Она потрясла перед лицом сыщика связкой маленьких железных кинжальчиков непонятного назначения, которые, видимо, выудила из комода. Кинжальчики звякнули.
— Недорого отдам.
— Что это?
— Бери, — заговорщицки подмигнула процентщица. — Авось сгодится.
Чашкина умудрилась не только сбыть Илье Алексеевичу непонятные железки, но и подвигла снести мешок с барахлом на улицу. Спускаясь по ступеням, она продолжала клясть судьбу и жаловаться на Чептокральского.
— Говорил, сегодня деньги будут, расчет даст сполна. И вот тебе!.. Опять обманул — помер.

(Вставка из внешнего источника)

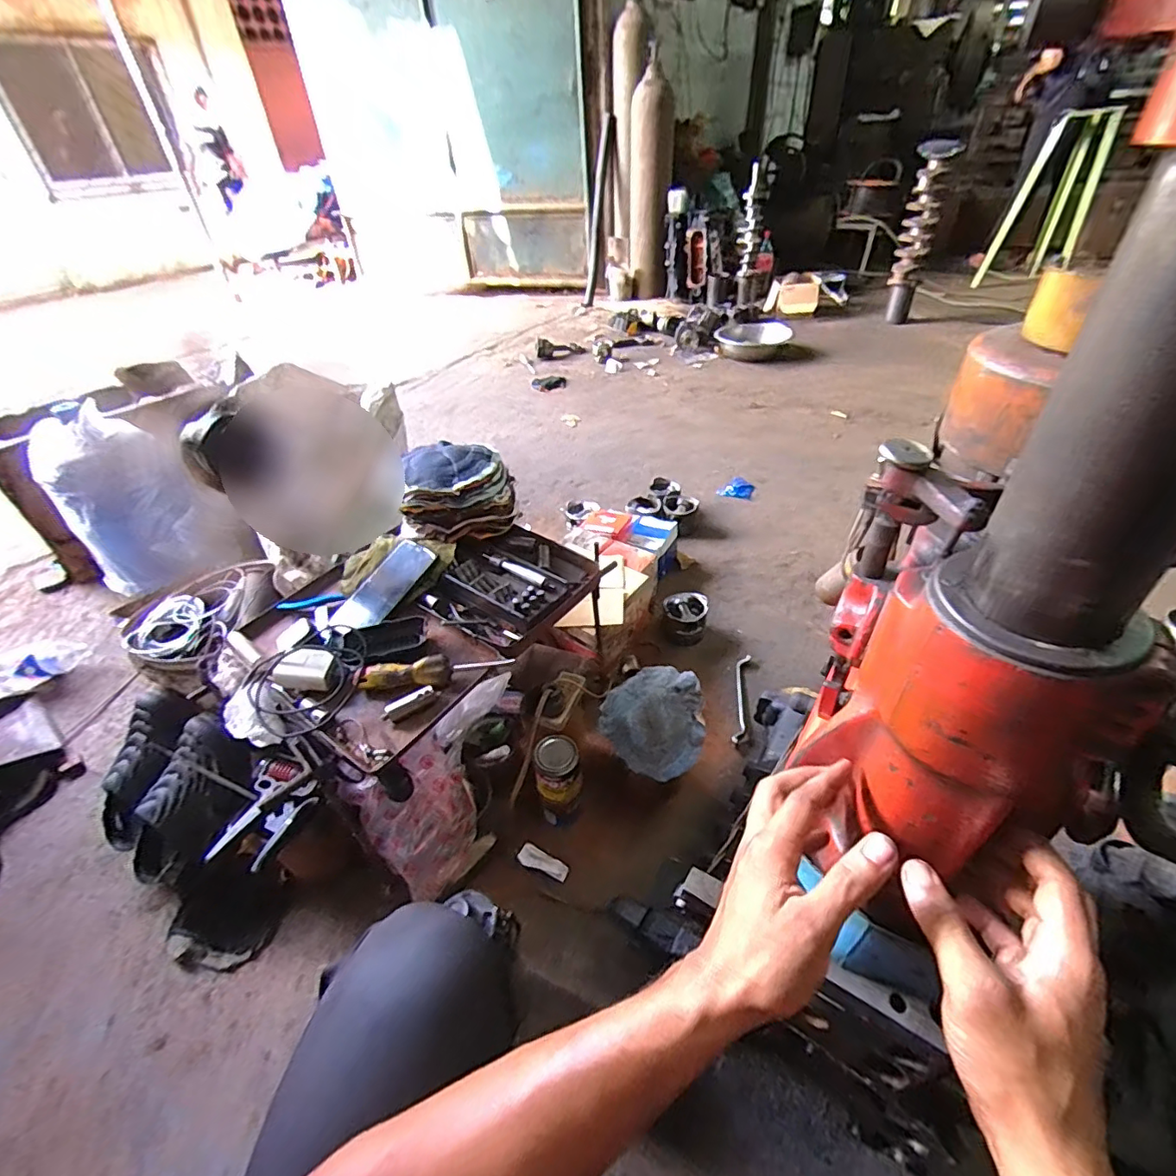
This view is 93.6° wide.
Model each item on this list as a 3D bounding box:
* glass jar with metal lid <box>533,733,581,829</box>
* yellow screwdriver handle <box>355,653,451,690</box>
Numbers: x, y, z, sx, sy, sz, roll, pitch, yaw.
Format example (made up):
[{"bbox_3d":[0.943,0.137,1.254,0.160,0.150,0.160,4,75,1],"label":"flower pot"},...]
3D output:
[{"bbox_3d":[-0.046,0.311,0.884,0.073,0.155,0.069,-9,41,-3],"label":"glass jar with metal lid"},{"bbox_3d":[-0.232,0.109,0.693,0.120,0.032,0.036,-2,40,3],"label":"yellow screwdriver handle"}]

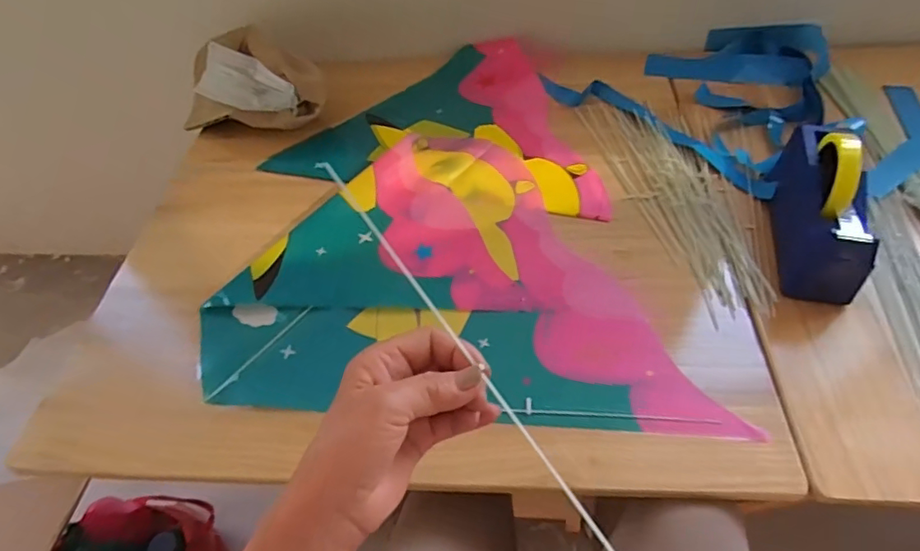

— Как же он хотел разбогатеть?
— Говорил, новую должность ему обещали. Ну и жалованье, стало быть, покомильфотней. Как же… Дождался…
Выйдя на улицу, Чашкина сунула пальцы в рот и неожиданно громко свистнула, привлекая внимание дремавшего в начале улицы извозчика.
— Кто обещал? — насторожился Ардов.
— Я, барин, в чужие дела не лезу — себе дороже выйдет, — увильнула от ответа процентщица и вдруг хитро прищурилась. — А что, ваше благородие, на извозчика сироте не подбросите?
Отдавая должное напору бой-бабы, Ардов протянул монетку и даже помог погрузить мешок в пролетку.
— Ну, счастливо оставаться, ваше благородие. Когда поиздержитесь — милости прошу! Чашкина моя фамилия. Меня тут все знают.